Question

Solve the following differential equation
$\left( {{x}^{2}}-1 \right)\dfrac{dy}{dx}+2xy=\dfrac{2}{{{x}^{2}}-1}$.

Answer 1

Hint: Given a non-homogeneous equation. Try to make it a linear differential equation. And then find an integrating factor, which we can multiply to the both sides of the differential equation so that the Left Hand Side becomes in the form $d\left( \phi \left( x \right) \right)$ .So, that when we integrate on the sides, we can easily solve the integration and hence get a solution.

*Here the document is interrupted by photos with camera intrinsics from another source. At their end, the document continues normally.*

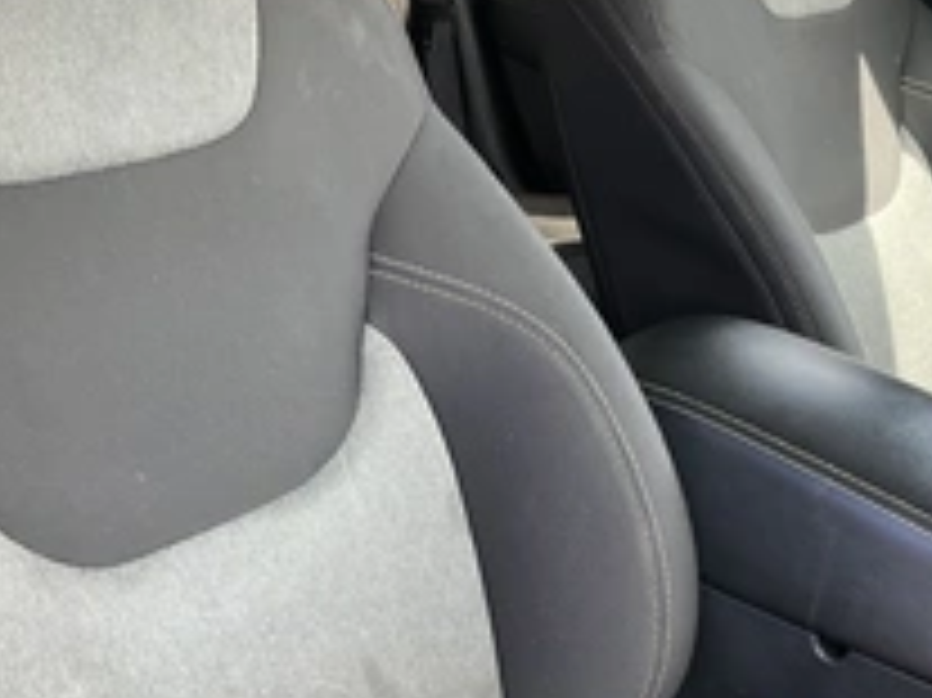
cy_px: 428
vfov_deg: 26.0
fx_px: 1507
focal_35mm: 56
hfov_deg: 34.2
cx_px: 567
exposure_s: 1/122
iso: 64
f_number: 1.8
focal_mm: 3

Complete step by step answer:
We are given a non-homogeneous differential equation.
First, we will try to convert it into the general form of differential equation
By dividing the whole equation with $\left( {{x}^{2}}-1 \right)$
Consider the given differential equation,
$\left( {{x}^{2}}-1 \right)\dfrac{dy}{dx}+2xy=\dfrac{2}{{{x}^{2}}-1}$
On dividing by $\left( {{x}^{2}}-1 \right)$ on both the sides of the equation, we get,
$\dfrac{dy}{dx}+\dfrac{2x}{{{x}^{2}}-1}y=\dfrac{2}{{{\left( {{x}^{2}}-1 \right)}^{2}}}$
Now, it is looking like the general form of first order linear differential equation.
We know that for solving the first order linear differential equation, we first find the integrating factor,
GENERAL FORM OF LINEAR DIFFERENTIAL EQUATION.
An integrating factor is a function by which an ordinary differential equation can be multiplied in order to make it integrable. For example, a linear first-order ordinary differential equation of type
$\dfrac{dy}{dx}+P\left( x \right)y=Q\left( x \right)$
Where P and Q are the continuous function, can be made integrable by letting $v\left( x \right)$be a function
$v\left( x \right)=\int_{{}}^{{}}{p\left( x \right)dx}$
Then ${{e}^{v\left( x \right)}}$ would be the integrating factor therefore,
It’s INTEGRATING FACTOR IS
${{e}^{\int{P\left( x \right)dx}}}$
So, the integrating factor for given differential equation is after comparing the general form with the given equation,
${{e}^{\int{\dfrac{2x}{{{x}^{2}}-1}dx}}}$
Let, ${{x}^{2}}-1=t$
On differentiating both the sides,
$2xdx=dt$
So, now the integrating factor becomes,
$\begin{align}
  & {{e}^{\int{\dfrac{1}{t}dt}}} \\
 & ={{e}^{\ln t}} \\
 & =t \\
 & ={{x}^{2}}-1 \\
\end{align}$
Multiplying the integrating factor to the differential equation, then we will get,
$\left( {{x}^{2}}-1 \right)\dfrac{dy}{dx}+2xy=\dfrac{2}{\left( {{x}^{2}}-1 \right)}$
Hence,
$d\left( \left( {{x}^{2}}-1 \right)y \right)=\dfrac{2}{{{x}^{2}}-1}$
Now, integrating both the sides, we get
$\left( {{x}^{2}}-1 \right)y=\int{\dfrac{2}{{{x}^{2}}-1}dx}+C$
We know the formula of integration,
$\int{\dfrac{1}{{{x}^{2}}-{{a}^{2}}}dx}=\dfrac{1}{2a}\ln \left| \dfrac{x-a}{x+a} \right|+C$
Applying this formula in the last step, we get,
$\left( {{x}^{2}}-1 \right)y=2\dfrac{1}{2}\ln \left| \dfrac{x-1}{x+1} \right|+C$

Hence, the solution of the differential equation $\left( {{x}^{2}}-1 \right)\dfrac{dy}{dx}+2xy=\dfrac{2}{{{x}^{2}}-1}$ is
 $\left( {{x}^{2}}-1 \right)y=2\dfrac{1}{2}\ln \left| \dfrac{x-1}{x+1} \right|+C$

Note: There is an alternate method to use here or we can say the method of inspection that we can use here without calculating the integrating factor. Consider the given differential equation $\left( {{x}^{2}}-1 \right)\dfrac{dy}{dx}+2xy=\dfrac{2}{{{x}^{2}}-1}$ , Notice the Left hand side of the differential equation, it is the differentiation of x$y\left( {{x}^{2}}-1 \right)$ with respect to $''x''$ , so we can directly get into the step $d\left( \left( {{x}^{2}}-1 \right)y \right)=\dfrac{2}{{{x}^{2}}-1}$ and proceed as same.